Iniesta wspominał czas spędzony z reprezentacją narodową, chwaląc kolegów z drużyny, z którymi dzielił szatnię, podkreślając zwłaszcza trenerów Lopeteguiego, Luisa Aragonesa i Vicente del Bosque. „Całą karierę można podsumować golem, który dał nam mistrzostwo świata, ale to nie ja go strzeliłem. Zdobyliśmy go wszyscy, nawet Dani Jarque pomógł nam z miejsca, w którym się znajdował”, powiedział.
Iniesta porównał ten okres reprezentacji narodowej z czasem w Barcelonie: „To było magiczne. Wynoszę z tego czasu to, co cieszyło nas i ludzi, którzy za nami podążali. Ten okres symbolizuje dla mnie wszystko. Bycie w klubie swojego życia, noszenie koszulki, którą nosiło się od czasów drużyn młodzieżowych. Grupa, która tworzyła tamten zespół była wyjątkowa". Guardiola, lider tamtego projektu, życzył: „Żeby wszystko, co wie, mógł zastosować w świecie piłki nożnej, nie wiem, co konkretnie, ponieważ nie uczysz się tego, co on wie w szkole trenerskiej”.
Iniesta zakończył wspominając czas spędzony w Japonii, który określił jako najlepszy na poziomie rodzinnym i z którego czuje się bardzo dumny.
W wydarzeniu wzięło udział wiele osób, które były u jego boku podczas 22-letniej kariery i przez całe życie, takich jak jego rodzice, żona, dzieci i siostra.
Obecni byli członkowie obecnego składu Barcelony, na czele z Hansim Flickiem, któremu towarzyszyli Gavi, Ansu Fati, Ronald Araújo i Dani Olmo, a także Sergi Roberto, Albert Celades i Gerard Piqué.
Byli trenerzy, tacy jak Juan Carlos Unzué, Eusebio Sacristán, Aureli Altimira, Paco Seirul-lo i Jordi Roura. Byli koledzy z drużyny, tacy jak Ludovic Giuly, Gerard López, Carlos Gurpegi i Joan Capdevila, którzy uczestniczyli w spotkaniu w imieniu RCD Espanyol.
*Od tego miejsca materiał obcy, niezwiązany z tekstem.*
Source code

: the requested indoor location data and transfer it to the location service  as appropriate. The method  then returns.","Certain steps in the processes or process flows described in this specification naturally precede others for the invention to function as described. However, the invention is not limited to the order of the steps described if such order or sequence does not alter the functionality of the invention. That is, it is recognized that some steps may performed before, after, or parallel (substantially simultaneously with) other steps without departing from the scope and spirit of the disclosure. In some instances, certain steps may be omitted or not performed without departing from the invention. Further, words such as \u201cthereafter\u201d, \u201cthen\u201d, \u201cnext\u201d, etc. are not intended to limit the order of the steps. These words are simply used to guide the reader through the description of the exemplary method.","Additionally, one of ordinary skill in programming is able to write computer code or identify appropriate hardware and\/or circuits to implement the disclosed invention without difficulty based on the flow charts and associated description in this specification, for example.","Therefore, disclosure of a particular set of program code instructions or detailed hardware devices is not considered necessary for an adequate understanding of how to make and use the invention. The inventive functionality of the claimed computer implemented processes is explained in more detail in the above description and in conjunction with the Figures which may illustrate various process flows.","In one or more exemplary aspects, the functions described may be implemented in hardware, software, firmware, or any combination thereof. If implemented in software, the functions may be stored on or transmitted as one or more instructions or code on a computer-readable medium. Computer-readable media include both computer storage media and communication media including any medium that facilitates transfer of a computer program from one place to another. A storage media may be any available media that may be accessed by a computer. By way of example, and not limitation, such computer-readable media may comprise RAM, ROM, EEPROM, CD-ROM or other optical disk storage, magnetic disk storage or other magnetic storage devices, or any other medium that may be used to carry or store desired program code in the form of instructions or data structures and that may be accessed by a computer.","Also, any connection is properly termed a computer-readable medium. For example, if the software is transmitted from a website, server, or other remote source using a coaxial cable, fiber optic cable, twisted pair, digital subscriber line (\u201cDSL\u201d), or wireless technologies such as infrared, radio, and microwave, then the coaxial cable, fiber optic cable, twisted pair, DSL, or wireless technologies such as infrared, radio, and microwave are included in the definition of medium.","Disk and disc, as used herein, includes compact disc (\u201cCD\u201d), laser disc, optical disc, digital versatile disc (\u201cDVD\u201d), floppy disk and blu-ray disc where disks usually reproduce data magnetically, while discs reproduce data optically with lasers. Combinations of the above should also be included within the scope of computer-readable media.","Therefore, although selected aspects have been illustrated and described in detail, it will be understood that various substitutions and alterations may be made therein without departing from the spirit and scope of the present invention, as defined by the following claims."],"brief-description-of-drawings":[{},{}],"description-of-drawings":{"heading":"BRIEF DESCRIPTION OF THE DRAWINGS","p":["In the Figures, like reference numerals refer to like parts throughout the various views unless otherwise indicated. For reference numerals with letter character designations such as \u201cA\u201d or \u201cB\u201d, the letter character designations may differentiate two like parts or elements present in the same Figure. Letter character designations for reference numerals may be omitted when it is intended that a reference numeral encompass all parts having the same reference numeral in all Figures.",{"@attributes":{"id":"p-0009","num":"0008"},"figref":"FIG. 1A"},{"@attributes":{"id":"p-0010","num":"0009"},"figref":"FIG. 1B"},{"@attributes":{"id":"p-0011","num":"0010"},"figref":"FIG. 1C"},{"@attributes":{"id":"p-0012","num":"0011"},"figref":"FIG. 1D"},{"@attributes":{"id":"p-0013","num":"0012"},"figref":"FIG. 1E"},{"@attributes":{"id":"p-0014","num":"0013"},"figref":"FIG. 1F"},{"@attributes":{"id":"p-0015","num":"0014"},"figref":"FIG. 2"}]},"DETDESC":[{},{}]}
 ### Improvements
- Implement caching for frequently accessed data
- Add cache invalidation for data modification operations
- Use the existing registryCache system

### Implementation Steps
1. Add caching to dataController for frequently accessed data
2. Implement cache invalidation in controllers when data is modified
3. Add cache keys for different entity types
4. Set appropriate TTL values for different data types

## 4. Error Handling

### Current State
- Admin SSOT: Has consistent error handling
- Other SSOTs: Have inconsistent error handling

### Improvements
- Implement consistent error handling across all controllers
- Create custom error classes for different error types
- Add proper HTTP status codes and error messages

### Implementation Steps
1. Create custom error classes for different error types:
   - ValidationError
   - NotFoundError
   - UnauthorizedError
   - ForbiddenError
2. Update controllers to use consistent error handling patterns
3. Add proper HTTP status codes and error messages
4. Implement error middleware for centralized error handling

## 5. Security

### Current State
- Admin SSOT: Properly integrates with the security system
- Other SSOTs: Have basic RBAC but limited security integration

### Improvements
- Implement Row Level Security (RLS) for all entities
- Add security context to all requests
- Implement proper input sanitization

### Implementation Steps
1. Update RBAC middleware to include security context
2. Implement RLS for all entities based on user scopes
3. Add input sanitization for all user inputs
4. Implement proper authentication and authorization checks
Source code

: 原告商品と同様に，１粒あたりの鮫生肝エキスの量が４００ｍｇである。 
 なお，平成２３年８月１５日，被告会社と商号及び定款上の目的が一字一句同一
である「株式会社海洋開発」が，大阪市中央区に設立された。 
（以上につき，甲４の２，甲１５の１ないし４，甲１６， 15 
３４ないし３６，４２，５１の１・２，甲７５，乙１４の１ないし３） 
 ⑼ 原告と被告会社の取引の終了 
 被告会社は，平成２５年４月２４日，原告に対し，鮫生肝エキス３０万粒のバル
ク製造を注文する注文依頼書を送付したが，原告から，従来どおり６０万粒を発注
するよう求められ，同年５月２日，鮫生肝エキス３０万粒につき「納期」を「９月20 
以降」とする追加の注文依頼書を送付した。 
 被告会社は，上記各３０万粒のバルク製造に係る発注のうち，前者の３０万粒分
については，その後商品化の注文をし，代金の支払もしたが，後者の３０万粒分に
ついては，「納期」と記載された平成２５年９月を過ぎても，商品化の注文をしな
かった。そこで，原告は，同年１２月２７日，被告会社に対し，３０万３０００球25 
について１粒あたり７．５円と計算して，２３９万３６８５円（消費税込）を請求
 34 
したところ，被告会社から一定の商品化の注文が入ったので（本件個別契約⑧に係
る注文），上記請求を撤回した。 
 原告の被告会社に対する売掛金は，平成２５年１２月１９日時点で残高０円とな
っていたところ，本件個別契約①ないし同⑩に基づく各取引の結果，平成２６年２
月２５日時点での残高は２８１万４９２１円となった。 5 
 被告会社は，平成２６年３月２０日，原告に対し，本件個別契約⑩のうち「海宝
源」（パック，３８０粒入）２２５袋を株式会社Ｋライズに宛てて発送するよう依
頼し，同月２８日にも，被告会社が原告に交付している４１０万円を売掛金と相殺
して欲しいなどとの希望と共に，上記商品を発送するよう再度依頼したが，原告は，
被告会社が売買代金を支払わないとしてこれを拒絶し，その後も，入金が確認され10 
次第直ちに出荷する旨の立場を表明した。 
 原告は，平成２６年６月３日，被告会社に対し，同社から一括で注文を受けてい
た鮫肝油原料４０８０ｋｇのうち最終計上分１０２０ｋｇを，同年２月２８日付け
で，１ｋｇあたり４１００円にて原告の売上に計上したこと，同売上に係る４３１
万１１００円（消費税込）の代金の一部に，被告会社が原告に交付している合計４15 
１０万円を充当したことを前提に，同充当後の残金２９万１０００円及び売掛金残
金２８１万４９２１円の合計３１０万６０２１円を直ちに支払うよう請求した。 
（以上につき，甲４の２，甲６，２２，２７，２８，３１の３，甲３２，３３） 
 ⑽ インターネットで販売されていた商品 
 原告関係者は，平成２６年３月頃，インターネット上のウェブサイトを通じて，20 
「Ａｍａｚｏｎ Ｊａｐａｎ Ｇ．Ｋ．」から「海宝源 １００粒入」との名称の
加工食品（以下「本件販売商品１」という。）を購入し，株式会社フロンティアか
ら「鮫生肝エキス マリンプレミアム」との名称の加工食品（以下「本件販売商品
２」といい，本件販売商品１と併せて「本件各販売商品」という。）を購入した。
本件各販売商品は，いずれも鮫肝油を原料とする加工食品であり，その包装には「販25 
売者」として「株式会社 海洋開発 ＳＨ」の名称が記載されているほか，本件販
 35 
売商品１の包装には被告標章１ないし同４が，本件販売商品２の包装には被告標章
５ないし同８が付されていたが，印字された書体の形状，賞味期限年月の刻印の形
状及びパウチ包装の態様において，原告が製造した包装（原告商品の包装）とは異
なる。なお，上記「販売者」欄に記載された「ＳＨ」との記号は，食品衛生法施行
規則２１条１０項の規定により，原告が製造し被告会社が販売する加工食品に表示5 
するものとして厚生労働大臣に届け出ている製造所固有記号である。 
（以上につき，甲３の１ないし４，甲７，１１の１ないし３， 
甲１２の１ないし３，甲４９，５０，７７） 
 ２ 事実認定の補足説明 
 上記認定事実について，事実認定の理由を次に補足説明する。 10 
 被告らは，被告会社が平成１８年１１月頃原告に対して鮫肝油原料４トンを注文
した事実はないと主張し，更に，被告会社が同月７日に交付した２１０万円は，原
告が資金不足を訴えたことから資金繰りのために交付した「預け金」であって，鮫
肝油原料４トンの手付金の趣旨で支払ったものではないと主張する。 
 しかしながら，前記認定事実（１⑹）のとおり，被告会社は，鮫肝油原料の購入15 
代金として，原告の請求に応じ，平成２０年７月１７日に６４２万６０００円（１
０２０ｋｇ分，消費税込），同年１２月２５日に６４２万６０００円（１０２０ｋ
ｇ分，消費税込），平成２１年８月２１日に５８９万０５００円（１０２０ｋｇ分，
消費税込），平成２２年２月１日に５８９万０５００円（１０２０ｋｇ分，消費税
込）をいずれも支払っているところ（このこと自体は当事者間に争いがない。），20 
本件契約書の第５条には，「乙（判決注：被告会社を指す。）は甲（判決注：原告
Nie zabrakło też prezydenta FC Barcelony, Joana Laporty, któremu towarzyszył Deco, czy Joana Soterasa, prezesa Katalońskiej Federacji Piłkarskiej, który z racji swojego stanowiska reprezentował RFEF. Real Madryt reprezentowali Emilio Butragueño i Marta Santisteban.
Obecny był również jego przyjaciel Jordi Évole, który był mistrzem ceremonii podczas jego pożegnania z Barceloną, klubem, o którym wyznał: „Chciałbym przejść tutaj na emeryturę, ale Barça wymaga, abyś dał 300% tego, co masz, a to nie było możliwe”.
Pod koniec uroczystości, pod zdjęciem Andrésa, gdy miał cztery lata, jego rodzina pozowała z nim, podczas gdy cała widownia stała i zgotowała mu ostatnią owację. Na razie, bo już ostrzegał, że legenda trwa.